Imam Yassir Fazaga remembers the panic he felt. He remembers opening up the electrical sockets in his office and searching behind his computer monitor, looking for recording devices. In conversations with congregants, especially unfamiliar ones, he had doubts. “Who else is an informant? Who else is spying on me?” he recalls thinking.
It was the mid-2000s, and Fazaga had just learned that in the years after 9/11, the FBI had sent a man to spy on the community at his mosque in Mission Viejo, Calif., where Fazaga was the religious leader. The informant, a man with a criminal history who had worked for the FBI for years, had recorded hundreds of hours of audio and video conversations and helped the bureau listen in on private conversations between congregants and their spiritual advisors, according to allegations made in court documents. He’d even gone so far as to propose to two other community members that “we should bomb something.”

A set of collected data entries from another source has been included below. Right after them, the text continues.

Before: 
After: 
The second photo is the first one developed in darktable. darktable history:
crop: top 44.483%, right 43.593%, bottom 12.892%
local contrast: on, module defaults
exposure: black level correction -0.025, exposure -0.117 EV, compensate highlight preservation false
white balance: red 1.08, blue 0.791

In the aftermath of 9/11, the Patriot Act and other government measures vastly expanded the bureau’s authority to surveil Americans, and it reportedly increased its use of informants to record numbers in the decade after the attacks. Of the more than 970 terrorism defendants prosecuted by the DOJ since 9/11, more than one third were caught up in FBI stings; and about 300 of those cases involved the use of informants, according to the Intercept. State and local law enforcement groups also got much more aggressive in their methods post-9/11. In 2018, the New York Police Department settled a lawsuit that accused it of illegally infiltrating student groups and mosques in a program that ran from around 2002 to 2014—an endeavor that the NYPD acknowledged led to no credible intelligence leads.